**Task statement:** Would you please copy all of the data exactly, skipping the images?

**Working data:**
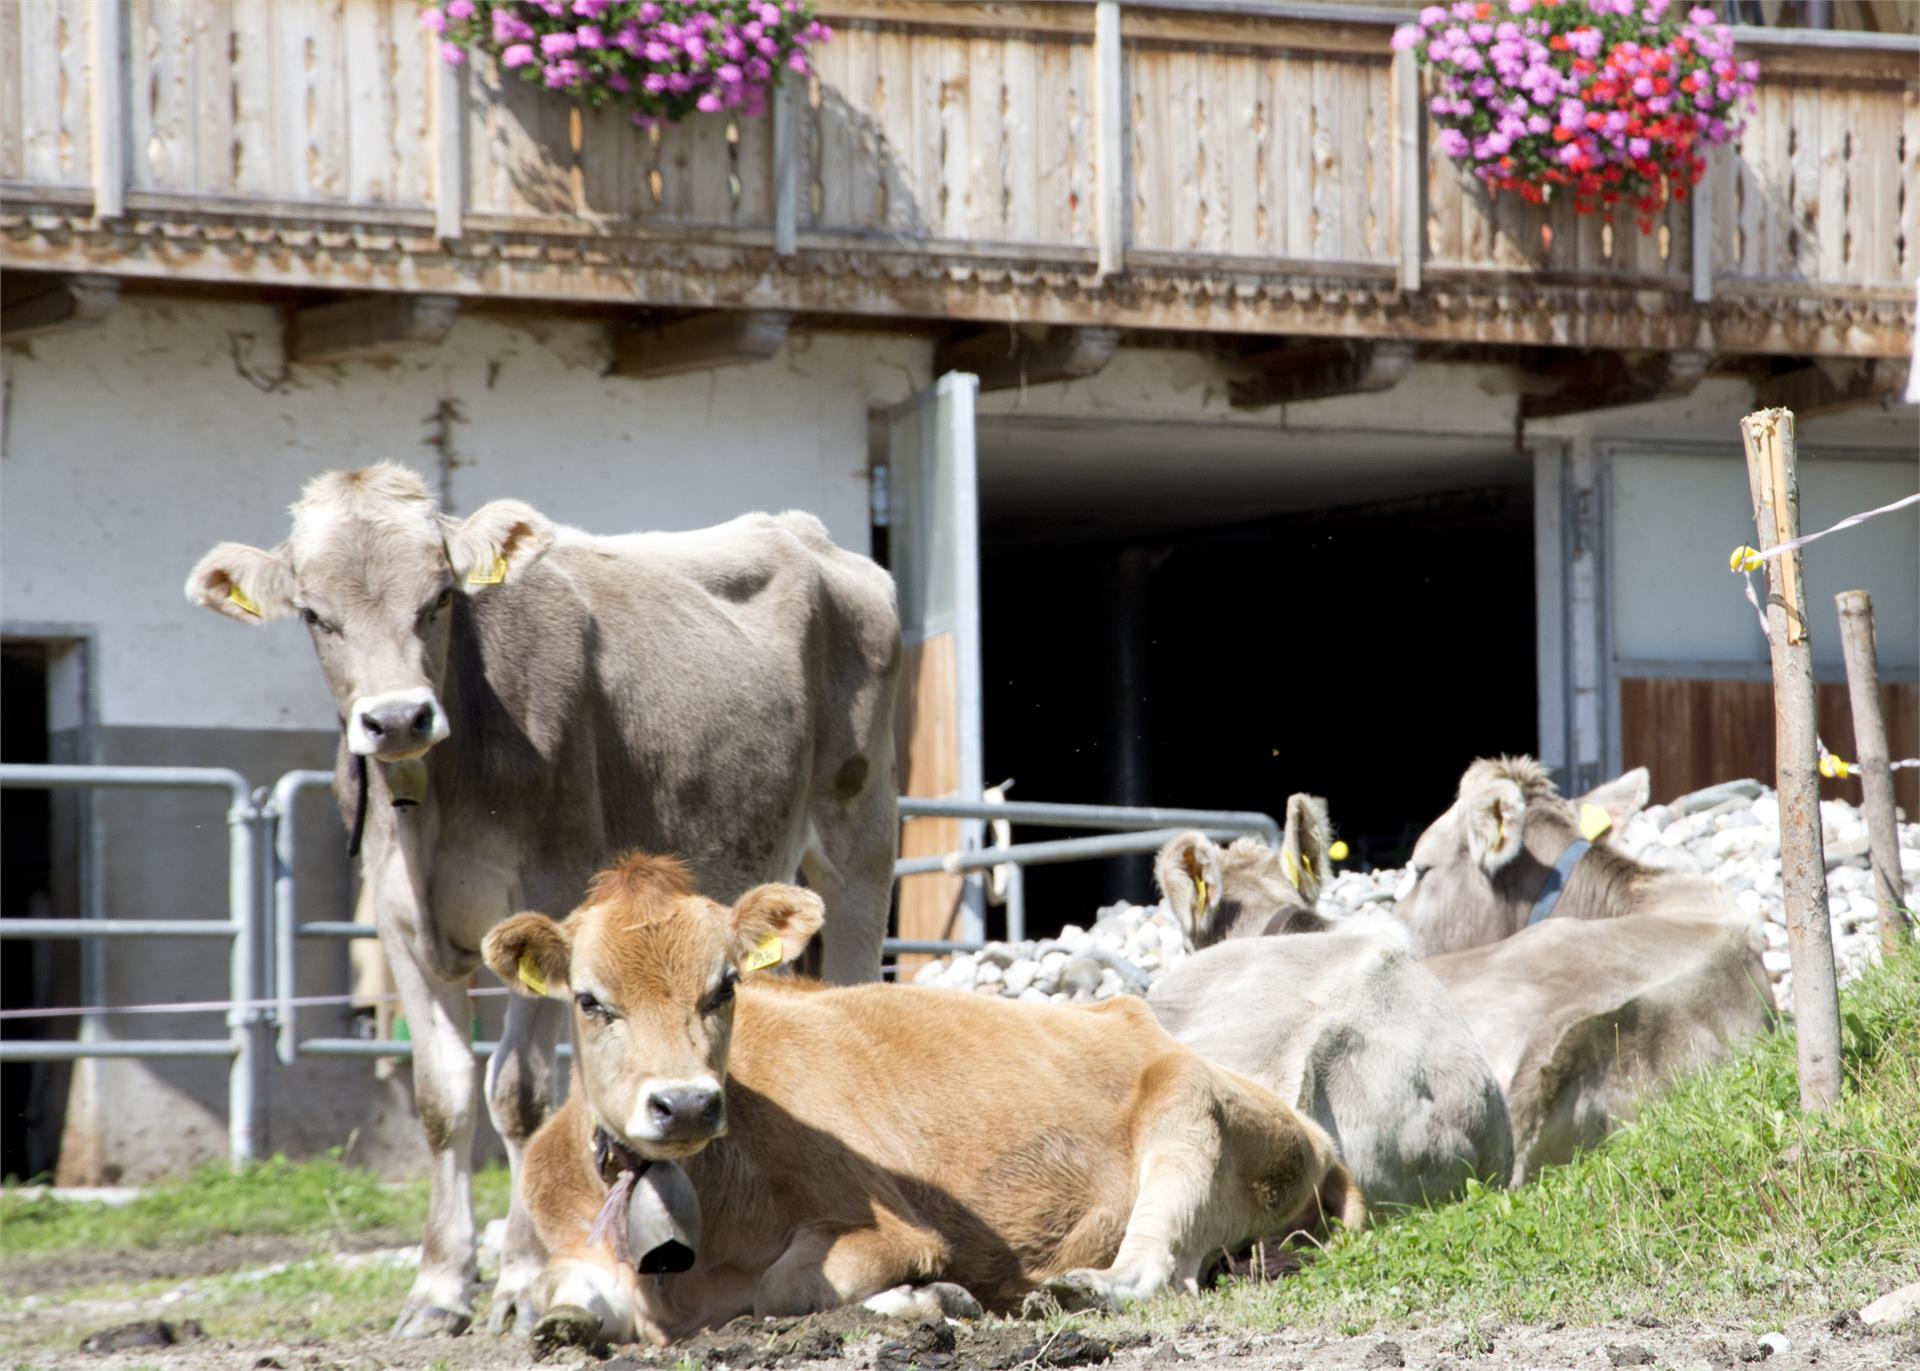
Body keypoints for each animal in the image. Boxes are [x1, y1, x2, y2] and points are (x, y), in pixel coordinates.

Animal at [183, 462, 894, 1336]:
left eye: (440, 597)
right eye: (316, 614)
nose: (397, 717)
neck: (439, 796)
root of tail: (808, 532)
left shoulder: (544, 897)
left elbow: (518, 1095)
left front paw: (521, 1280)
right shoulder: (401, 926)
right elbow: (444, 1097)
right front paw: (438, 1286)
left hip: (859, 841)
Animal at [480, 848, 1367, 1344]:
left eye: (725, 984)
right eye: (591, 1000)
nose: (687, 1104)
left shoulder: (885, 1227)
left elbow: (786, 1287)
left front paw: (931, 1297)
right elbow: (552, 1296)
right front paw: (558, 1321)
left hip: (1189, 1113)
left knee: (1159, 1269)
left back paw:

**Worked solution:**
Body keypoints for each animal in the image. Boxes are [x1, y1, x2, y2] and points are (x, y), in pixel coordinates.

Animal at [183, 462, 894, 1336]:
left eye: (440, 597)
right eye: (316, 614)
nose: (397, 717)
neck: (439, 796)
root of tail: (808, 532)
left shoulder: (544, 897)
left elbow: (518, 1095)
left front paw: (521, 1280)
right shoulder: (401, 926)
right elbow: (444, 1097)
right front paw: (438, 1286)
left hip: (859, 841)
Animal at [480, 848, 1367, 1344]:
left eye: (725, 984)
right eye: (591, 1000)
nose: (687, 1104)
left shoulder: (885, 1227)
left elbow: (786, 1287)
left front paw: (931, 1297)
right elbow: (552, 1296)
right front paw: (558, 1321)
left hip: (1189, 1113)
left knee: (1159, 1269)
left back paw:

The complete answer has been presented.